Background: Low rates of treatment modification in patients with insufficiently controlled risk factors are common in type 2 diabetes. Although adherence problems are often mentioned in surveys as a reason for not intensifying treatment, observational studies have shown inconclusive results.
Objective: To assess how medication adherence affects treatment modifications for hypertension and hyperglycemia in patients with type 2 diabetes.
Methods: This was a cohort study of 11,268 primary care patients with type 2 diabetes in the Netherlands. Inclusion criteria were diagnosis before 2007, ≥1 prescription to antihypertensive or glucose-regulating medication in the preceding 6 months, and a systolic blood pressure level ≥140 mm Hg or glycosylated hemoglobin ≥7% in 2007. Patients on maximal treatment were excluded. Treatment modifications as observed from prescriptions were classified as none, dose increase, dose decrease, class switch, class addition, or class discontinuation.

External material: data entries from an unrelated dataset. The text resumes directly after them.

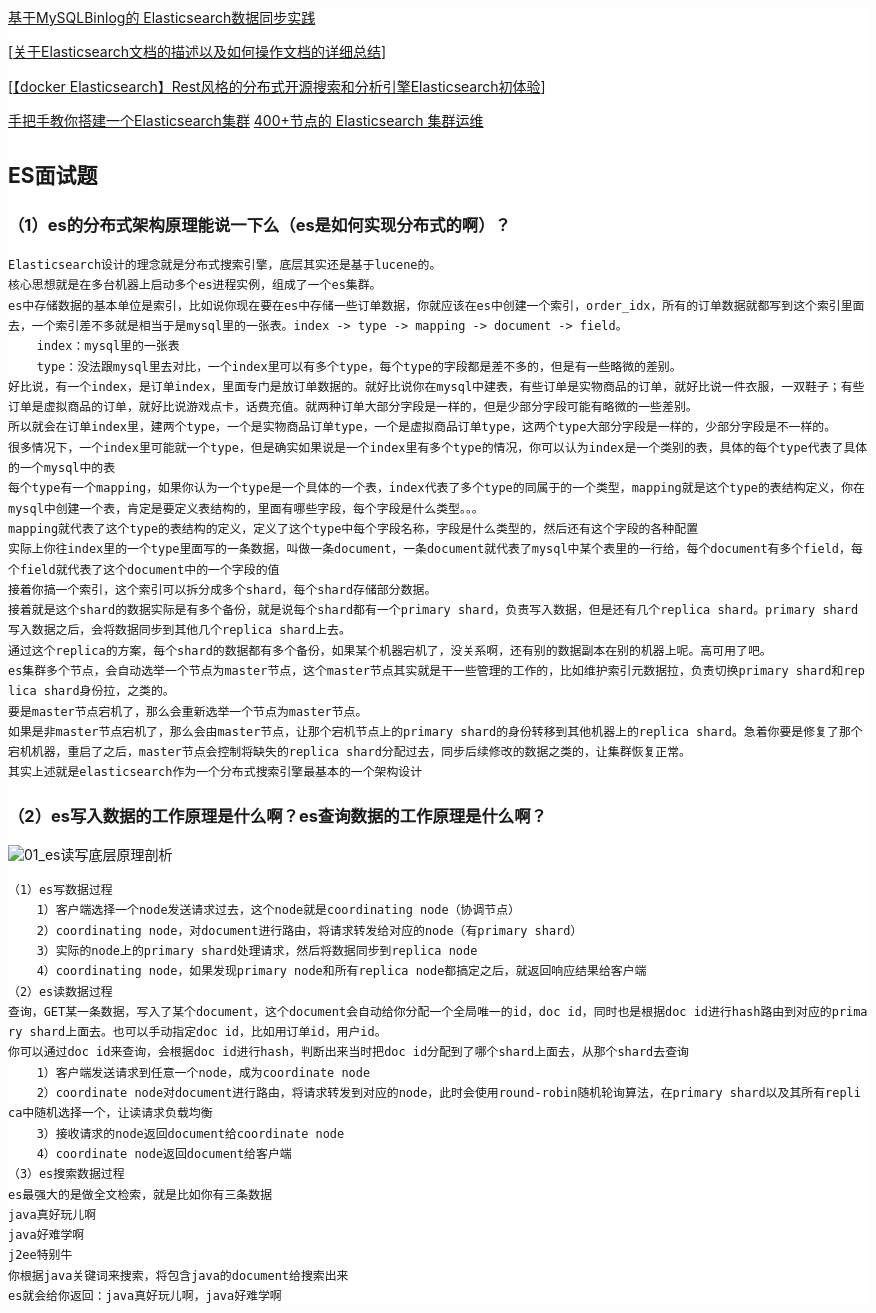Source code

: [基于MySQLBinlog的 Elasticsearch数据同步实践](https://www.cnblogs.com/mfwtech/p/11187516.html)

[[关于Elasticsearch文档的描述以及如何操作文档的详细总结](https://www.cnblogs.com/lifengdi/p/11544169.html)]

[[【docker Elasticsearch】Rest风格的分布式开源搜索和分析引擎Elasticsearch初体验](https://www.cnblogs.com/lomtom/p/12584956.html)]

[手把手教你搭建一个Elasticsearch集群](https://www.cnblogs.com/tianyiliang/p/10291305.html)
[400+节点的 Elasticsearch 集群运维](https://www.cnblogs.com/vivotech/p/10600865.html)
## ES面试题
### （1）es的分布式架构原理能说一下么（es是如何实现分布式的啊）？
```markdown
Elasticsearch设计的理念就是分布式搜索引擎，底层其实还是基于lucene的。
核心思想就是在多台机器上启动多个es进程实例，组成了一个es集群。
es中存储数据的基本单位是索引，比如说你现在要在es中存储一些订单数据，你就应该在es中创建一个索引，order_idx，所有的订单数据就都写到这个索引里面去，一个索引差不多就是相当于是mysql里的一张表。index -> type -> mapping -> document -> field。
	index：mysql里的一张表
	type：没法跟mysql里去对比，一个index里可以有多个type，每个type的字段都是差不多的，但是有一些略微的差别。
好比说，有一个index，是订单index，里面专门是放订单数据的。就好比说你在mysql中建表，有些订单是实物商品的订单，就好比说一件衣服，一双鞋子；有些订单是虚拟商品的订单，就好比说游戏点卡，话费充值。就两种订单大部分字段是一样的，但是少部分字段可能有略微的一些差别。
所以就会在订单index里，建两个type，一个是实物商品订单type，一个是虚拟商品订单type，这两个type大部分字段是一样的，少部分字段是不一样的。
很多情况下，一个index里可能就一个type，但是确实如果说是一个index里有多个type的情况，你可以认为index是一个类别的表，具体的每个type代表了具体的一个mysql中的表
每个type有一个mapping，如果你认为一个type是一个具体的一个表，index代表了多个type的同属于的一个类型，mapping就是这个type的表结构定义，你在mysql中创建一个表，肯定是要定义表结构的，里面有哪些字段，每个字段是什么类型。。。
mapping就代表了这个type的表结构的定义，定义了这个type中每个字段名称，字段是什么类型的，然后还有这个字段的各种配置
实际上你往index里的一个type里面写的一条数据，叫做一条document，一条document就代表了mysql中某个表里的一行给，每个document有多个field，每个field就代表了这个document中的一个字段的值
接着你搞一个索引，这个索引可以拆分成多个shard，每个shard存储部分数据。
接着就是这个shard的数据实际是有多个备份，就是说每个shard都有一个primary shard，负责写入数据，但是还有几个replica shard。primary shard写入数据之后，会将数据同步到其他几个replica shard上去。
通过这个replica的方案，每个shard的数据都有多个备份，如果某个机器宕机了，没关系啊，还有别的数据副本在别的机器上呢。高可用了吧。
es集群多个节点，会自动选举一个节点为master节点，这个master节点其实就是干一些管理的工作的，比如维护索引元数据拉，负责切换primary shard和replica shard身份拉，之类的。
要是master节点宕机了，那么会重新选举一个节点为master节点。
如果是非master节点宕机了，那么会由master节点，让那个宕机节点上的primary shard的身份转移到其他机器上的replica shard。急着你要是修复了那个宕机机器，重启了之后，master节点会控制将缺失的replica shard分配过去，同步后续修改的数据之类的，让集群恢复正常。
其实上述就是elasticsearch作为一个分布式搜索引擎最基本的一个架构设计
```
### （2）es写入数据的工作原理是什么啊？es查询数据的工作原理是什么啊？
![01_es读写底层原理剖析](E:\PBJPlus\3-Java工程师面试突击第1季（重新定义Java面试）中华石衫\15_分布式搜索引擎写入和查询的工作流程是什么样的？\01_es读写底层原理剖析.png)
```markdown
（1）es写数据过程
    1）客户端选择一个node发送请求过去，这个node就是coordinating node（协调节点）
    2）coordinating node，对document进行路由，将请求转发给对应的node（有primary shard）
    3）实际的node上的primary shard处理请求，然后将数据同步到replica node
    4）coordinating node，如果发现primary node和所有replica node都搞定之后，就返回响应结果给客户端
（2）es读数据过程
查询，GET某一条数据，写入了某个document，这个document会自动给你分配一个全局唯一的id，doc id，同时也是根据doc id进行hash路由到对应的primary shard上面去。也可以手动指定doc id，比如用订单id，用户id。
你可以通过doc id来查询，会根据doc id进行hash，判断出来当时把doc id分配到了哪个shard上面去，从那个shard去查询
    1）客户端发送请求到任意一个node，成为coordinate node
    2）coordinate node对document进行路由，将请求转发到对应的node，此时会使用round-robin随机轮询算法，在primary shard以及其所有replica中随机选择一个，让读请求负载均衡
    3）接收请求的node返回document给coordinate node
    4）coordinate node返回document给客户端
（3）es搜索数据过程
es最强大的是做全文检索，就是比如你有三条数据
java真好玩儿啊
java好难学啊
j2ee特别牛
你根据java关键词来搜索，将包含java的document给搜索出来
es就会给你返回：java真好玩儿啊，java好难学啊
```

Refill adherence was assessed as medication possession ratio or length of last gap between refills. We performed multilevel multinomial regression analysis to test for associations.
Results: We included 4980 diabetic patients with elevated blood pressure and 2945 diabetic patients with elevated glycosylated hemoglobin levels. Patients with lower adherence for antihypertensive drugs were more likely to have those medications discontinued (odds ratio [OR] for every 10% lower medication possession ratio =1.22; 95% CI, 1.11-1.33) or the dose decreased (OR = 1.14; CI 1.01-1.28). For glucose-regulating medication, dose increases (OR = 0.92; 95% CI, 0.85-0.98) and medication additions (OR = 0.90; 95% CI, 0.82-0.99) were less likely in patients with lower adherence levels.
Conclusions: Low adherence inhibits the intensification of glucose-regulating but not antihypertensive medication in type 2 diabetic patients with insufficiently controlled risk factors in the Netherlands. Adherence problems may lead to diminished or even discontinued antihypertensive treatment.